■ **To do**
Output each entry verbatim. Leave the images out.

■ **Information supplied**
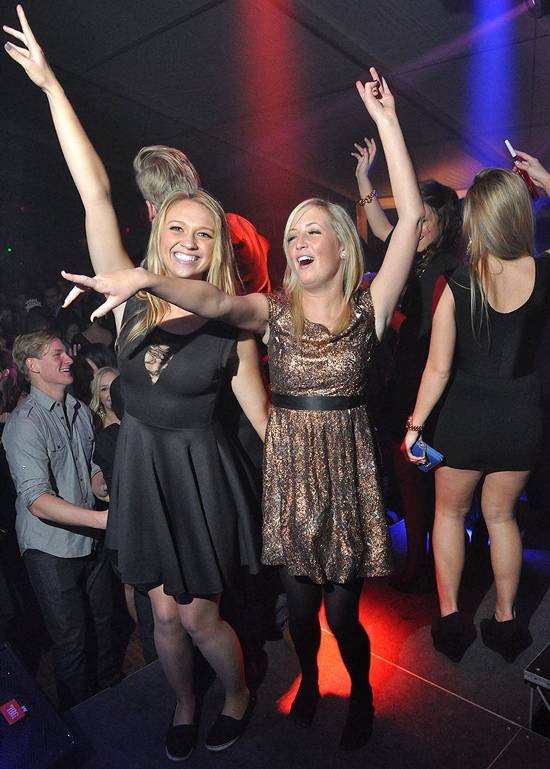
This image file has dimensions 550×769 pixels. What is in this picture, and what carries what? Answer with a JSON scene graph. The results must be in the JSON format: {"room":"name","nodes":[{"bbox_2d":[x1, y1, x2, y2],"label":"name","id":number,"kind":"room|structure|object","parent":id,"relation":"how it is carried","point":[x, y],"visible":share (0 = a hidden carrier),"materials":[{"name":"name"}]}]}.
{"room":"event hall","nodes":[
{"label":"event hall","id":0,"kind":"room"},
{"bbox_2d":[2,334,120,708],"label":"man","id":1,"kind":"object","parent":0,"point":[52,511],"visible":0.96},
{"bbox_2d":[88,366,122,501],"label":"woman","id":2,"kind":"object","parent":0,"point":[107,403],"visible":0.26},
{"bbox_2d":[1,0,549,223],"label":"ceiling","id":3,"kind":"structure","parent":0,"point":[373,51],"materials":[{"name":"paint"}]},
{"bbox_2d":[524,0,549,17],"label":"stage light","id":4,"kind":"object","parent":3,"relation":"attached to","point":[538,3],"visible":0.99,"materials":[{"name":"black"}]},
{"bbox_2d":[61,518,549,768],"label":"stage floor","id":5,"kind":"structure","parent":0,"point":[462,703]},
{"bbox_2d":[0,641,81,768],"label":"stage monitor","id":6,"kind":"object","parent":5,"relation":"on","point":[10,678],"visible":1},
{"bbox_2d":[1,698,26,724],"label":"red label","id":7,"kind":"object","parent":6,"relation":"attached to","point":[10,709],"visible":0.98,"materials":[{"name":"red"}]},
{"bbox_2d":[2,5,271,756],"label":"woman","id":8,"kind":"object","parent":5,"relation":"on","point":[173,441],"visible":0.91},
{"bbox_2d":[134,144,273,296],"label":"man","id":9,"kind":"object","parent":5,"relation":"on","point":[255,257],"visible":0.31},
{"bbox_2d":[56,56,427,755],"label":"woman","id":10,"kind":"object","parent":5,"relation":"on","point":[330,277],"visible":0.98},
{"bbox_2d":[351,130,463,590],"label":"woman","id":11,"kind":"object","parent":5,"relation":"on","point":[436,220],"visible":0.6},
{"bbox_2d":[403,160,549,660],"label":"woman","id":12,"kind":"object","parent":5,"relation":"on","point":[486,311],"visible":0.98},
{"bbox_2d":[408,437,444,472],"label":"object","id":13,"kind":"object","parent":12,"relation":"in","point":[431,457],"visible":0.69,"materials":[{"name":"blue"}]},
{"bbox_2d":[503,138,540,198],"label":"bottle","id":14,"kind":"object","parent":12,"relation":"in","point":[508,144],"visible":0.61,"materials":[{"name":"red"}]},
{"bbox_2d":[524,642,549,735],"label":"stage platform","id":15,"kind":"object","parent":5,"relation":"on","point":[536,669],"visible":0.99,"materials":[{"name":"black metal"}]}
]}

■ **Solution for this task**
This image file has dimensions 550×769 pixels. What is in this picture, and what carries what? Answer with a JSON scene graph. The results must be in the JSON format: {"room":"name","nodes":[{"bbox_2d":[x1, y1, x2, y2],"label":"name","id":number,"kind":"room|structure|object","parent":id,"relation":"how it is carried","point":[x, y],"visible":share (0 = a hidden carrier),"materials":[{"name":"name"}]}]}.
{"room":"event hall","nodes":[
{"label":"event hall","id":0,"kind":"room"},
{"bbox_2d":[2,334,120,708],"label":"man","id":1,"kind":"object","parent":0,"point":[52,511],"visible":0.96},
{"bbox_2d":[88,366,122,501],"label":"woman","id":2,"kind":"object","parent":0,"point":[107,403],"visible":0.26},
{"bbox_2d":[1,0,549,223],"label":"ceiling","id":3,"kind":"structure","parent":0,"point":[373,51],"materials":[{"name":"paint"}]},
{"bbox_2d":[524,0,549,17],"label":"stage light","id":4,"kind":"object","parent":3,"relation":"attached to","point":[538,3],"visible":0.99,"materials":[{"name":"black"}]},
{"bbox_2d":[61,518,549,768],"label":"stage floor","id":5,"kind":"structure","parent":0,"point":[462,703]},
{"bbox_2d":[0,641,81,768],"label":"stage monitor","id":6,"kind":"object","parent":5,"relation":"on","point":[10,678],"visible":1},
{"bbox_2d":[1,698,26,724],"label":"red label","id":7,"kind":"object","parent":6,"relation":"attached to","point":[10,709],"visible":0.98,"materials":[{"name":"red"}]},
{"bbox_2d":[2,5,271,756],"label":"woman","id":8,"kind":"object","parent":5,"relation":"on","point":[173,441],"visible":0.91},
{"bbox_2d":[134,144,273,296],"label":"man","id":9,"kind":"object","parent":5,"relation":"on","point":[255,257],"visible":0.31},
{"bbox_2d":[56,56,427,755],"label":"woman","id":10,"kind":"object","parent":5,"relation":"on","point":[330,277],"visible":0.98},
{"bbox_2d":[351,130,463,590],"label":"woman","id":11,"kind":"object","parent":5,"relation":"on","point":[436,220],"visible":0.6},
{"bbox_2d":[403,160,549,660],"label":"woman","id":12,"kind":"object","parent":5,"relation":"on","point":[486,311],"visible":0.98},
{"bbox_2d":[408,437,444,472],"label":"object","id":13,"kind":"object","parent":12,"relation":"in","point":[431,457],"visible":0.69,"materials":[{"name":"blue"}]},
{"bbox_2d":[503,138,540,198],"label":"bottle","id":14,"kind":"object","parent":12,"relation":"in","point":[508,144],"visible":0.61,"materials":[{"name":"red"}]},
{"bbox_2d":[524,642,549,735],"label":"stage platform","id":15,"kind":"object","parent":5,"relation":"on","point":[536,669],"visible":0.99,"materials":[{"name":"black metal"}]}
]}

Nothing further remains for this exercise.